After months of tension and negotiations the Soviets return Dr. Martino to the Western bloc but the man is unrecognizable. According to the Soviets his injuries were so serious as to force them to replace part of his head including his entire face, an arm and various organs with artificial equivalents. The Soviets in fact have developed advanced medical / surgical techniques to create artificial limbs and organs perfectly functioning.
Inevitably suspicion arises that the man is actually a Soviet spy since even his organic arm shows signs of extensive surgery so the Soviets could have attached the real Martino’s arm to a spy’s body so that the fingerprints are the right ones. How can they tell whether the man is a spy or Martino?
“Who?” is Algis Budrys’s most famous novel as it was made into a film with the same title. The author was born in Lithuania so he understood the situation in Eastern Europe and took advantage of the Cold War paranoia to build one of his best psychological plots.
Inevitably today the basic concept of the novel seems weird: we’re now used to determine the identity of a person simply by a DNA test so the idea of a world where they can replace a man’s body parts with artificial equivalents which today would be called bionic but there’s no DNA test is strange. We must remember that in 1958 research on DNA were still at pioneering level so you need to think about the situation in this alternate future in which even medicine took different paths: at that point you can appreciate this novel.

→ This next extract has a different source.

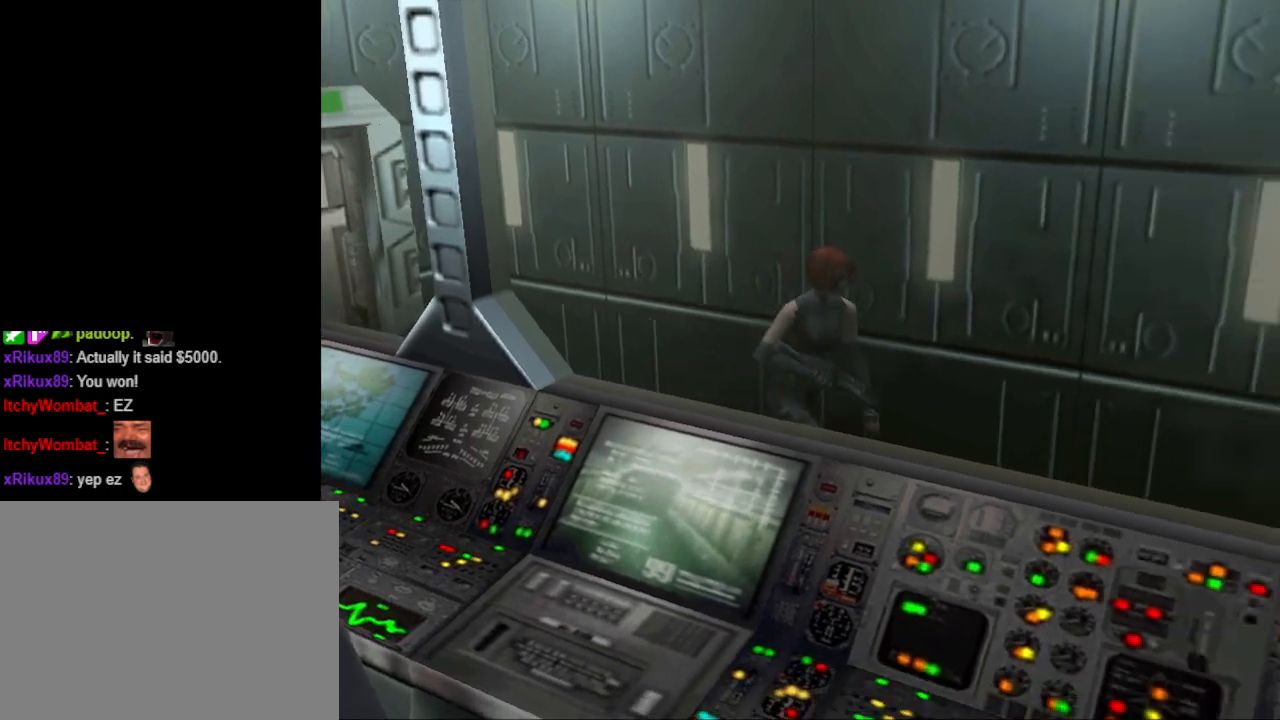
{"buttons": ["CIRCLE", "DPAD_UP"], "events": []}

“Who?” is more a psychological thriller than a political science fiction story because the key point is the identity of the man returned by the Soviets. The novel is narrated in two parallel lines cleverly developed in alternating chapters: one starts with the return of the man to the Western bloc telling the attempts to understand who he really is, the other is Lucas Martino’s biography and as is typical of Algis Budrys we discover not only what the protagonist did during his life but also his way of thinking, his ways of facing problems and the motivations that led him to make his choices.

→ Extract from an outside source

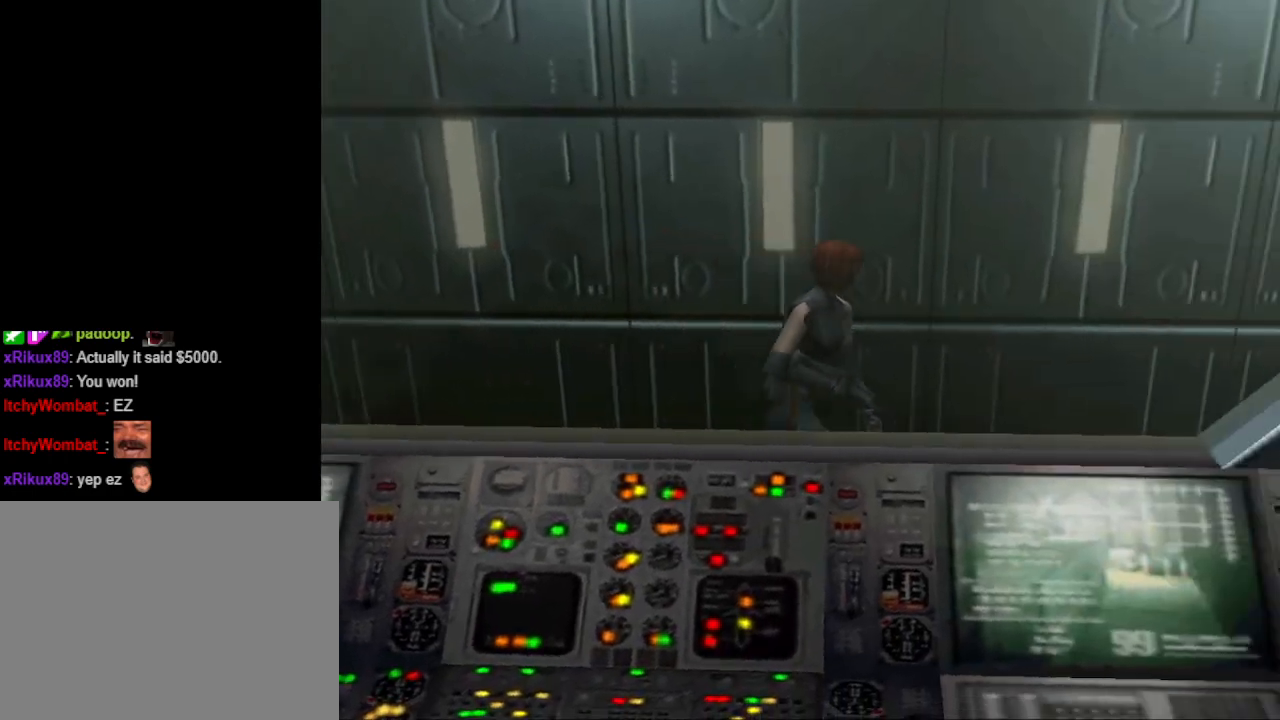
{"buttons": ["CIRCLE", "DPAD_UP"], "events": []}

“Who?” focuses on the problem of the identity, how it’s related to physical appearance and the reactions of people who have to deal with a person with no facial expressions. This is in some ways an updated version of the novel “Invisible Man” by H.G. Wells: it’s not accidental that during the story the mysterious man also uses bandages to cover his artificial head.

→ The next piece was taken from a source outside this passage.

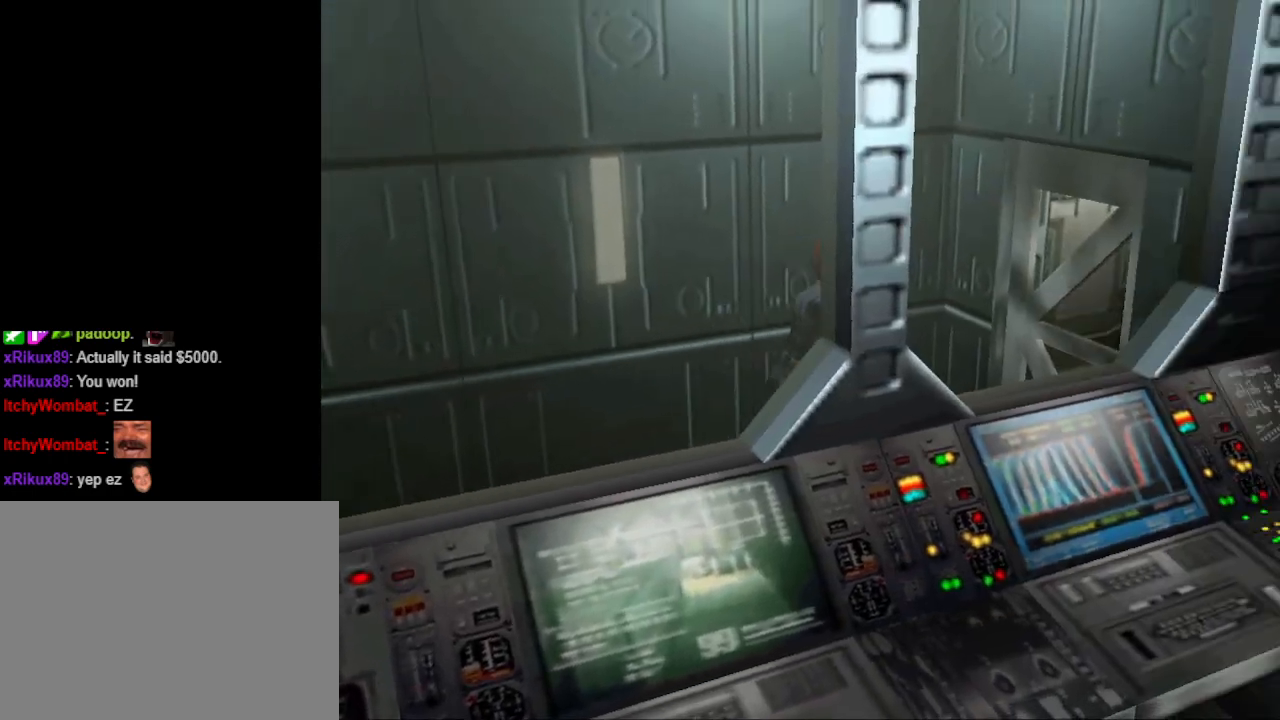
{"buttons": [], "events": [[433, "CIRCLE", "up"], [500, "DPAD_UP", "up"]]}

Due to the fact that the length is in the standards of the time when the novel was written – less than 200 pages – Algis Budrys can keep the tension up until the end developing Lucas Martino’s story until after his accident to reveal only at the conclusion the real Soviets plans.
Today “Who?” could be considered an alternate history novel given the many differences between the described world and our own. This is one of the best works by Algis Budrys and should be considered a classic you have to read.